Come ci si sente quando improvvisamente ci si trova in parete - tagliati fuori?
È strano. Quando il tempo si è fatto critico, ho già detto via radio: "Voi, mettetemi giù, ma io non ho intenzione di stare qui. Voglio ripartire.

In situazioni del genere, c'è spazio per il pensiero di non tornare? Ma è speciale. Ricevi il messaggio, devi essere pronto entro dieci o dodici minuti, e poi voli. Quei minuti sono come un film. Cosa posso aspettarmi? Una volta il messaggio era: un base jumper era saltato dal fungo, aveva colpito la roccia ed era atterrato su una sporgenza accanto al foro della galleria. Ho pensato: "Per l'amor del cielo, che cosa sto per colpire? Durante l'avvicinamento ho visto un puntino nella neve, ma non il paracadute. L'elicottero mi ha fatto scendere e quando mi sono avvicinato ho visto il base jumper, immerso nella neve fino al petto. La sua testa sporgeva. Mi avvicino, alzo la mano e dico: "Ciao!" Incredibile. Aveva già rimesso in valigia il parapendio. Mentre volava via, mi ha detto: "Puoi farmi volare fino al fungo? Ma naturalmente non ha funzionato (ride).

L'opinione di Amacher sulla parete nord: "Con la neve fresca, è di nuovo l'Eiger. Prima era completamente nera, molto poco attraente."

Inevitabilmente, Amacher scruta anche le vie ad ogni sguardo alla parete. "Sono rassicurato, oggi non c'è nessuno".

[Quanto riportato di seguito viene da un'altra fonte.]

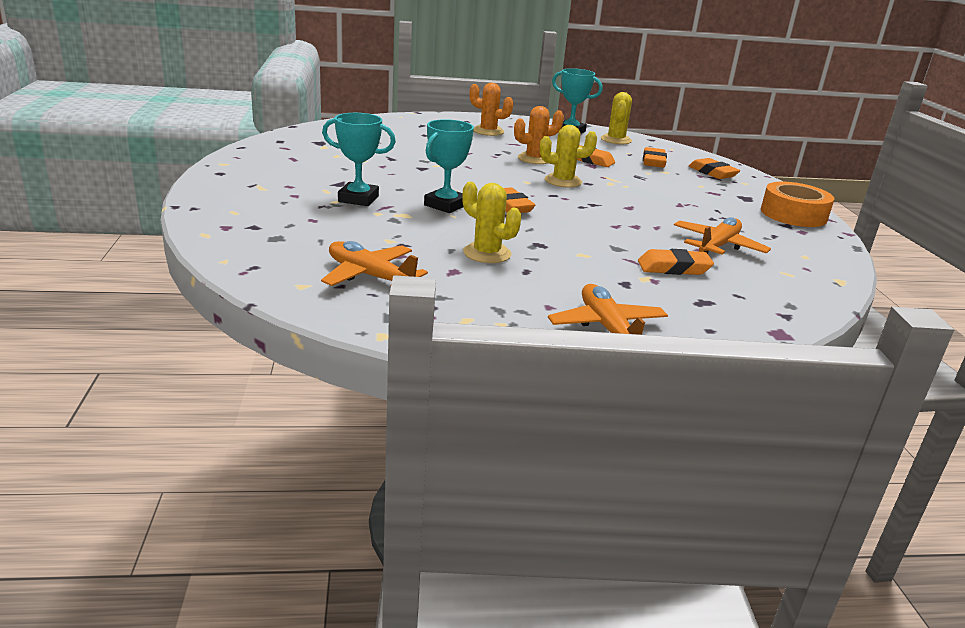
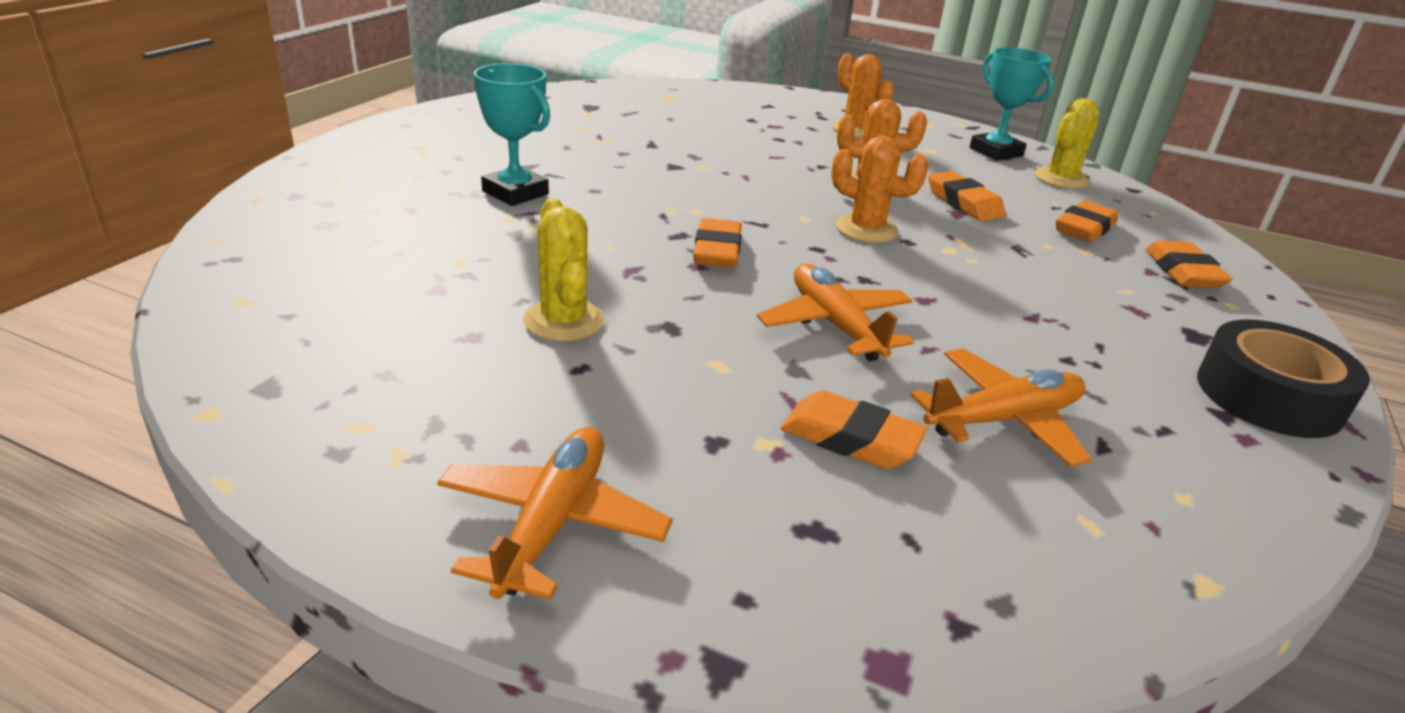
camera: 30 degrees right, 5 degrees up
orange plane [321,241,428,286] -> orange plane moved to [757,264,914,361]
turquoise trophy [424,119,474,213] -> none
yellow cactus [540,125,597,187] -> orange cactus [831,136,929,243]
orange tape [761,182,834,227] -> black tape [1197,319,1370,438]

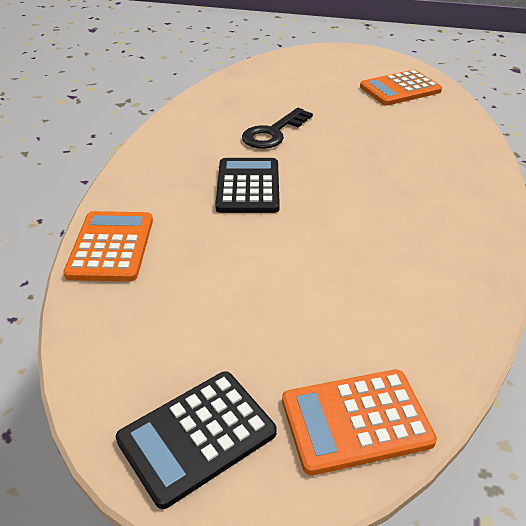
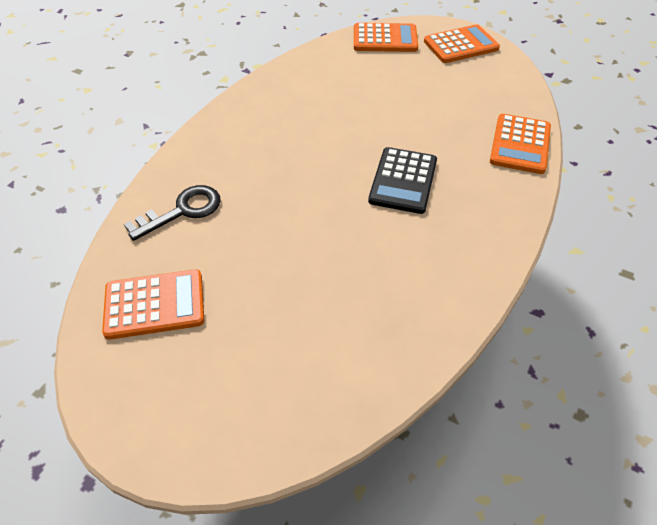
camera: 165 degrees left, 10 degrees up
black calculator [116,371,277,509] -> orange calculator [424,24,500,63]
black key [242,108,313,149] -> black key moved to [124,185,221,241]

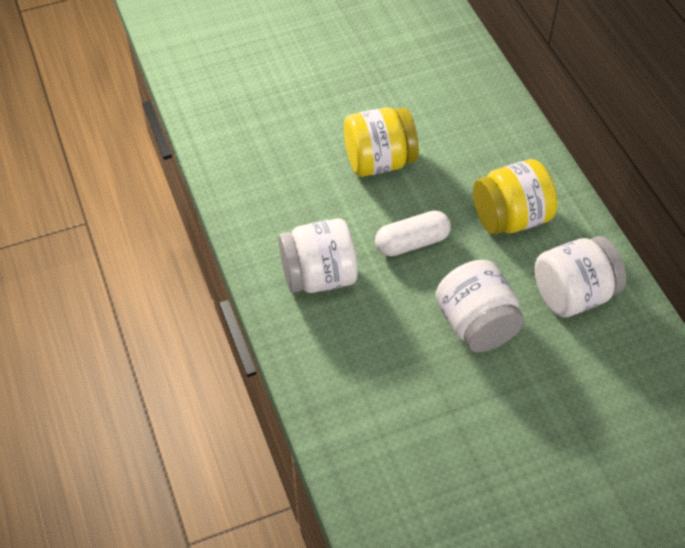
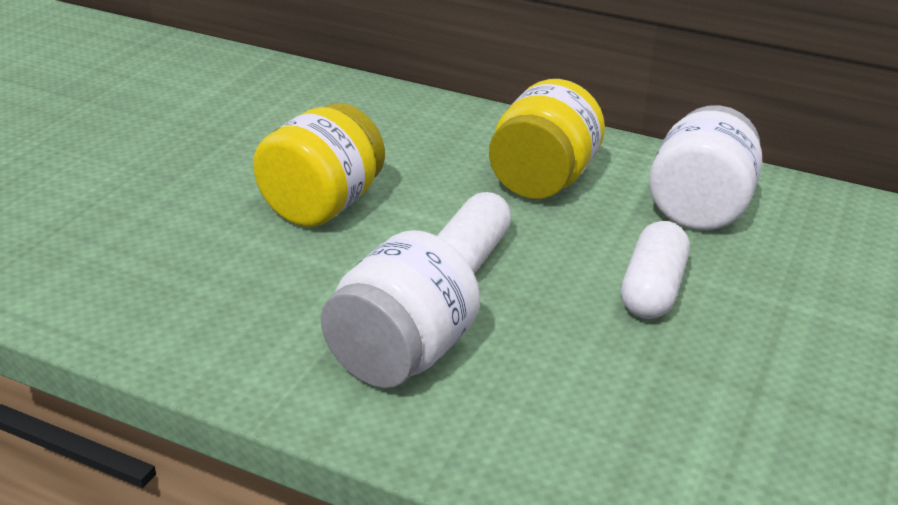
camera: 45 degrees left, 20 degrees down
white jar [436,260,524,352] -> white capsule [621,221,690,319]

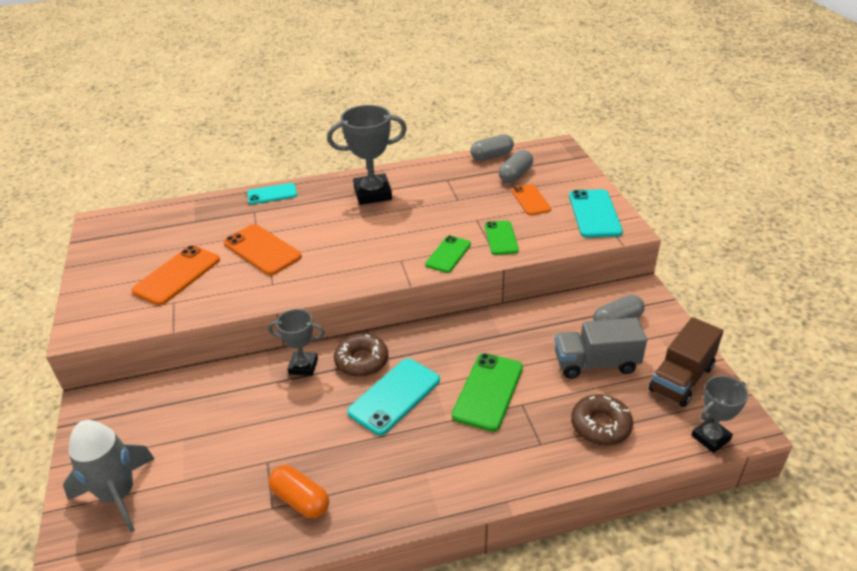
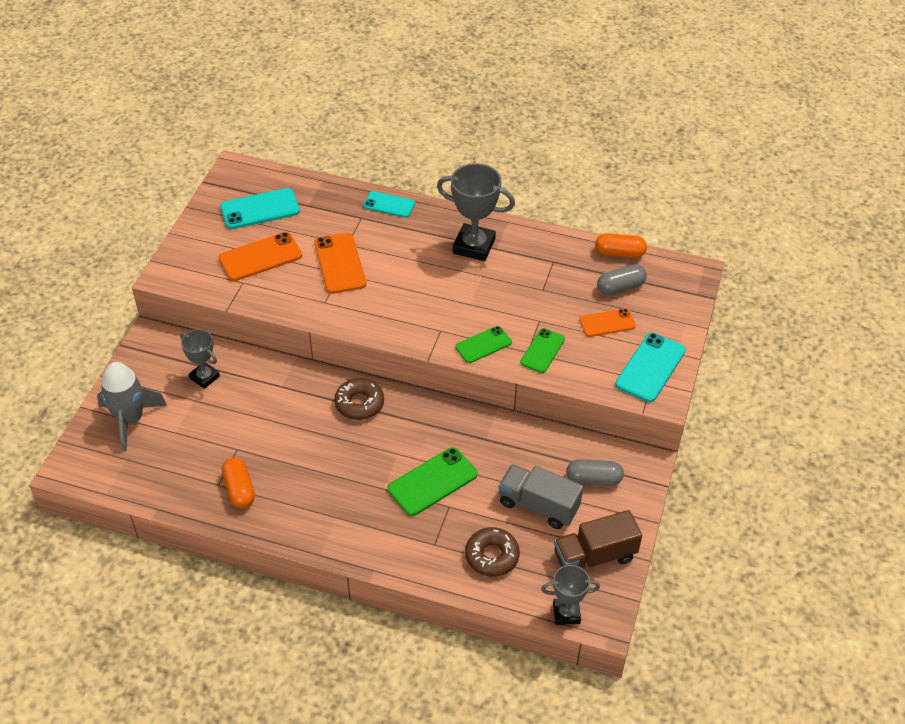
camera: 30 degrees right, 10 degrees up
grey trophy [268,309,325,376] -> grey trophy moved to [180,329,220,389]
turquoise phone [347,358,440,435] -> turquoise phone moved to [220,188,300,229]
grey capsule [470,134,514,161] -> orange capsule [595,233,647,258]
orange phone [511,184,551,215] -> orange phone turned 60 degrees clockwise [579,309,636,337]

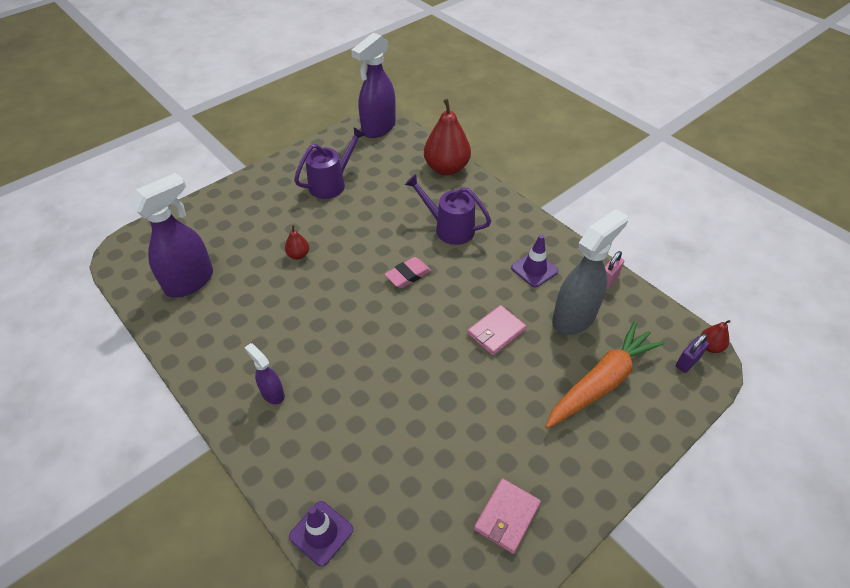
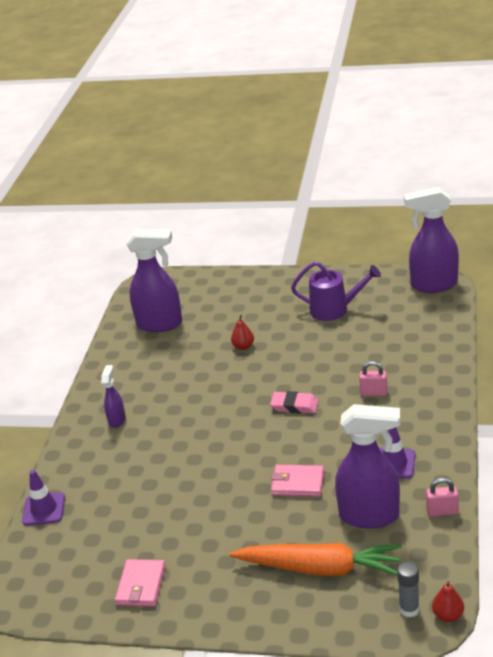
camera: 55 degrees right, 15 degrees down
purple watering can [405,174,491,245] -> pink padlock [359,361,387,396]
red pear [424,99,471,175] -> none
pink wallet [474,478,541,554] -> pink wallet turned 75 degrees counterclockwise [115,559,166,607]
grey spray bottle [552,209,628,335] -> purple spray bottle [335,404,400,529]
purple padlock [676,334,709,373] -> grey glue stick [397,562,420,617]

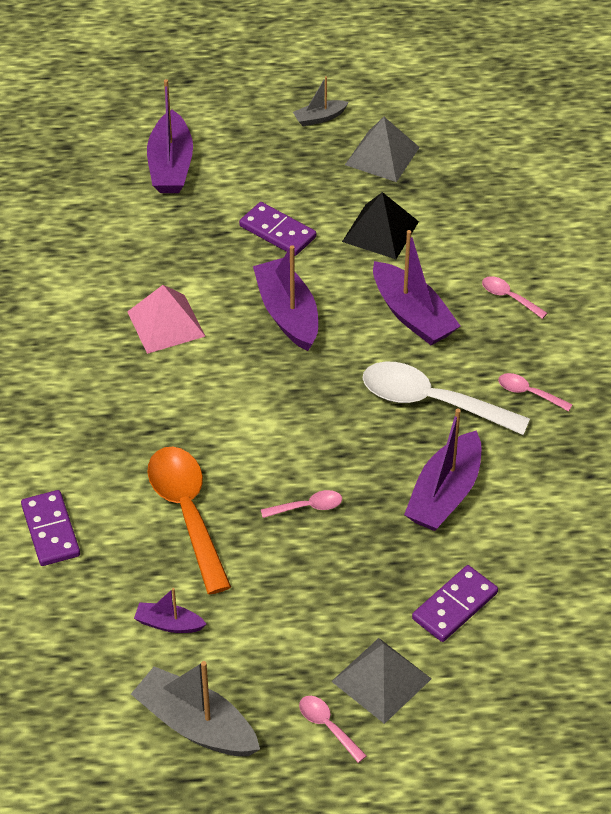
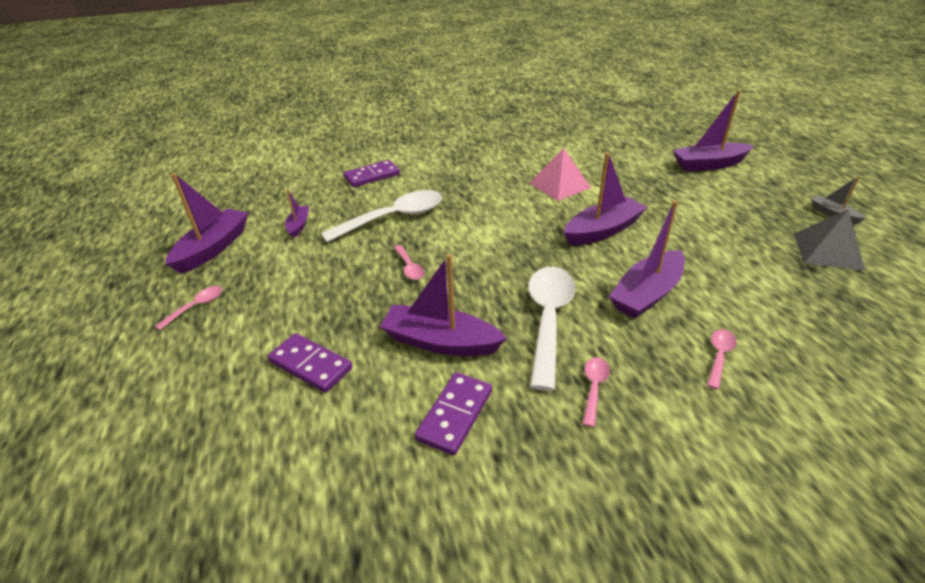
camera: 80 degrees right, 10 degrees down
grey boat [131,661,260,756] -> purple boat [166,173,248,274]
orange spoon [147,446,231,594] -> white spoon [321,190,443,242]
purple domino [239,202,316,256] -> purple domino moved to [415,372,492,456]
grey pyramid [331,638,431,724] -> none
black pyramid [342,192,419,259] -> none

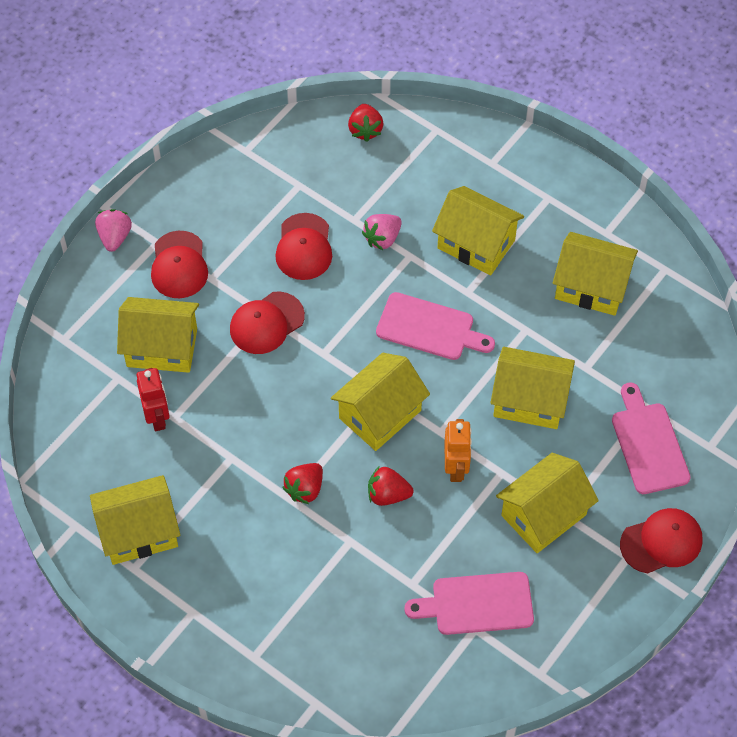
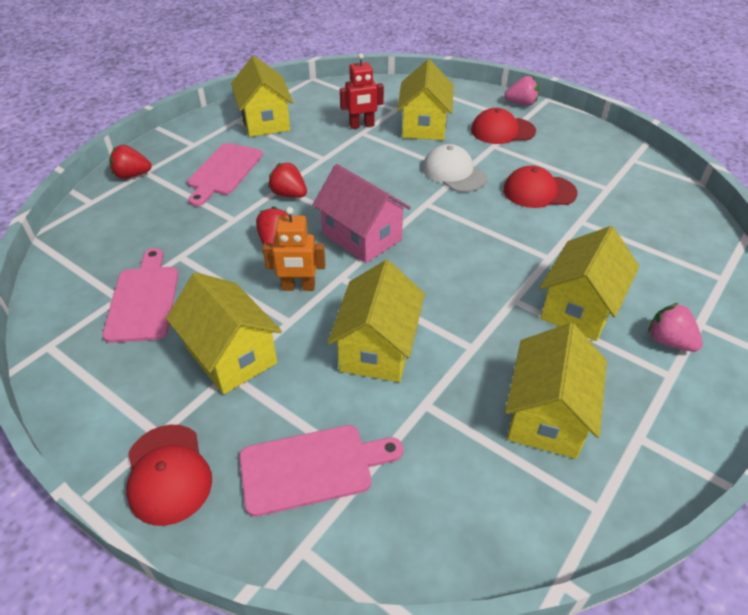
camera: 90 degrees right, 15 degrees down
red cap [230,292,305,354] -> white cap [422,144,487,192]
yellow house [331,353,430,451] -> pink house [313,164,411,263]
red strawberry [348,104,383,142] -> red strawberry moved to [109,145,152,179]
pink strawberry [362,214,402,250] -> pink strawberry moved to [648,303,703,352]
pink cutting board [376,292,495,360] -> pink cutting board moved to [187,143,263,206]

Le grandi tragedie stanno diventando meno frequenti?
Toni Kurz nel 1936, il famoso dramma di Corti del 1957 - ma più recentemente? Gli elicotteri non esistevano. Con l'avvento del soccorso aereo, il numero di drammi gravi è diminuito notevolmente. Ricordo il dramma di Corti quando ero bambino. Guardavo tutto dalla valle sottostante con il binocolo.

È stato questo il fattore decisivo nella scelta della mia carriera?
Non solo, ma anche. All'inizio ho imparato a fare il lattoniere, ma ho sempre avuto una predilezione per la montagna. Tragicamente, poi, ho perso mio fratello sulla Jungfrau, ed è stato allora che ho deciso:

Hai bisogno di questo tipo di impulso dall'esterno?
Può essere positivo, sì. Oppure un ambiente che ti guida. Si cresce con i compiti. Ma hai bisogno di un impulso.

La fama gioca un ruolo?
No, per niente. Ci possono essere alcuni, ma io non sono uno di loro. Mi motiva quando ho fatto qualcosa di buono. E al contrario, faccio fatica quando qualcosa non funziona.

Cosa vedi quando guardi il muro oggi? Dopo tutte le esperienze fatte?
Vedo una linea, la via Heckmair, che potrei seguire esattamente. La percorri e ti ricordi: qui c'era questo, lì c'era quello. È come un film. Ma con una certa distanza.